Many people today have used the phrase “I’m thankful for our freedoms.” I would also use this phrase to describe how I feel about my country but my definition of these “freedoms” would focus on what I believe is the most important freedom. I’m most thankful that I live in a country where, by and large, protest is protected, protest of war, protest of the government, protest and even hate for a president. In Mormon-speak we often refer to the US as the promised land. I believe the essence of a promised land is one that affords us the freedom to speak out without fear of death or violence from our government.
Even though the public may not know “everything” going on in a war or crisis situation, it’s clear that many times our government does get it wrong. Not so long ago our government supported the persecution, murder, and expulsion of members of our own faith. It’s too bad that more citizens didn’t take their patriotism—their commitment to freedom and justice—more seriously; if they had there would have been demonstrations in support of Mormons spread out from Nauvoo to Palmyra. I hope we remember our divine right to speak out against injustice and even immorality. Many of you, if I recall correctly, took up this right with much vigor, sometimes with more vigor than suited my tastes, in criticizing President Clinton. Even though I often didn’t agree with the rhetoric of impeachment and complete moral failure, I would defend your rights to protest what you saw as immoral and wrong.

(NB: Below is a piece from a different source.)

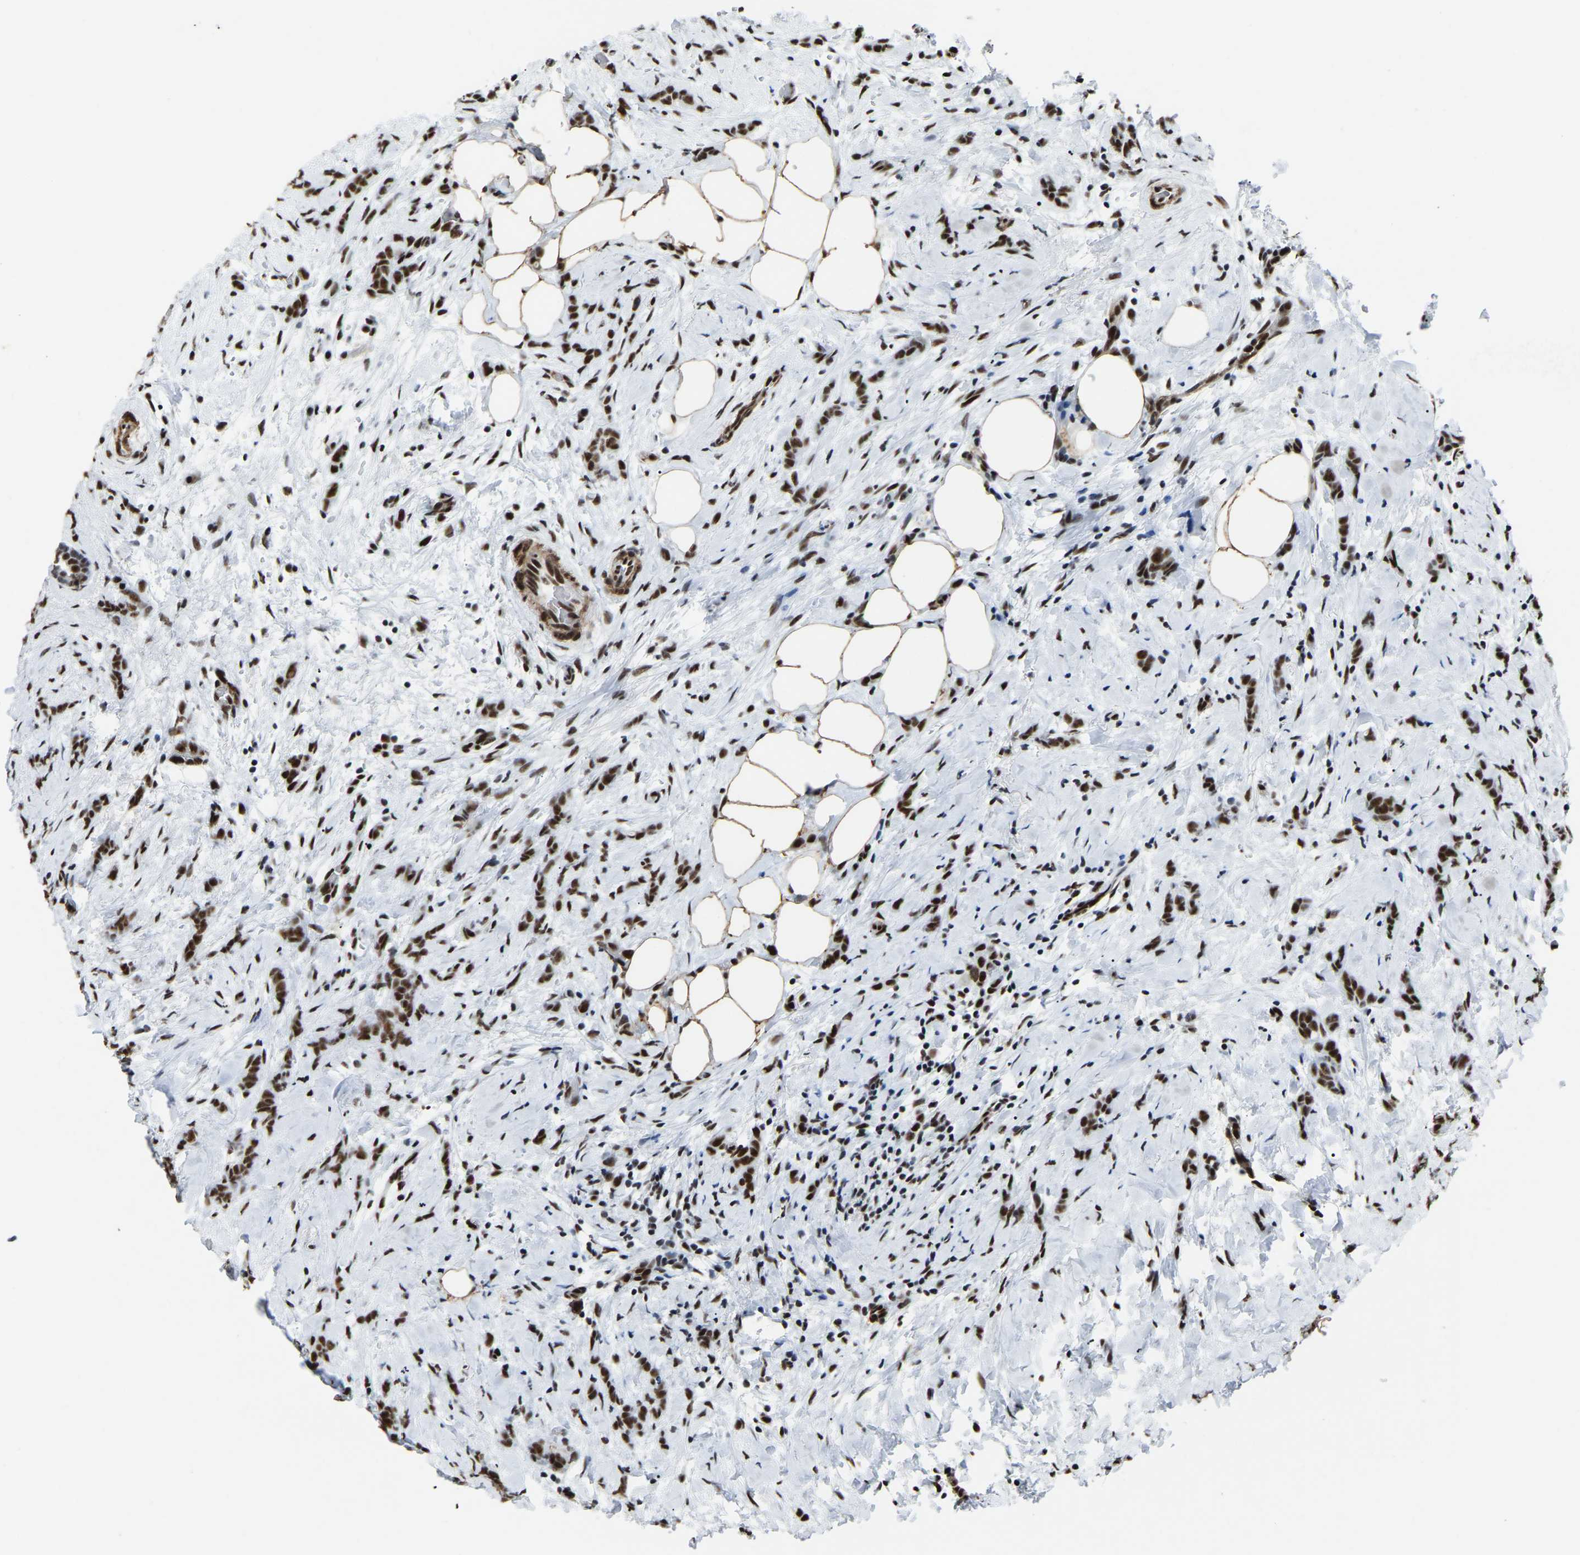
{"staining": {"intensity": "strong", "quantity": ">75%", "location": "nuclear"}, "tissue": "breast cancer", "cell_type": "Tumor cells", "image_type": "cancer", "snomed": [{"axis": "morphology", "description": "Lobular carcinoma, in situ"}, {"axis": "morphology", "description": "Lobular carcinoma"}, {"axis": "topography", "description": "Breast"}], "caption": "Immunohistochemical staining of breast cancer demonstrates high levels of strong nuclear expression in about >75% of tumor cells.", "gene": "DDX5", "patient": {"sex": "female", "age": 41}}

I pray we would all defend this right, not only when we agree with the position taken, but even when we do not. If one has held onto to some sort of hope that what Bush did in Iraq was moral, I certainly expect this individual would not deny anyone the right to question, to protest, to disagree with our president. Being patriotic, which we often discuss as a religious duty, allows, even demands, that we give support to what we see as truth and justice, never yielding to blind support of a political party, our country, our president.
My father fought in Vietnam from 1966-68. While I’m grateful to the citizens who supported him personally in the short-term as a soldier, I wish more citizens, more Saints, had supported him in the long-term by protesting the war. If only Vietnam—a war started on false pretenses in the Gulf of Tonkin—had ended a few years earlier, then maybe I’d have that part of my father whhich is now gone and ruined: the emotional void I sometimes see in his face and the occasional tear he has shed after one too many. And maybe the emotional connection I yearned for as a child would have been realized. I too am thankful for our freedoms but let us not imagine that our freedoms are always, or even mostly, threatened from some outside enemy. When patriotism is not allowed to include dissension and critique, our promised land status is put into peril.
3 comments:
My own dad is a Vietnam vet, so I identified with that part of your testimony especially. I like how you're testifying--bearing witness--of your own experience and what it tells you about all this.
My son's good friend went to Afghanistan. He went in carrying plenty of damage already. It hurt to hear that rhetoric of pride in serving one's country--as if it might not be a greater service to help this young man heal, rather than endorsing this kind of service that is guaranteed, practically, to damage him further, as it indeed has.
Well done. I like the idea of testimony not being only one's narrative of personal faith, but also the things one cannot help saying because of this faith.
Carry on!
Well put. I wish it weren't "testimony not borne", though.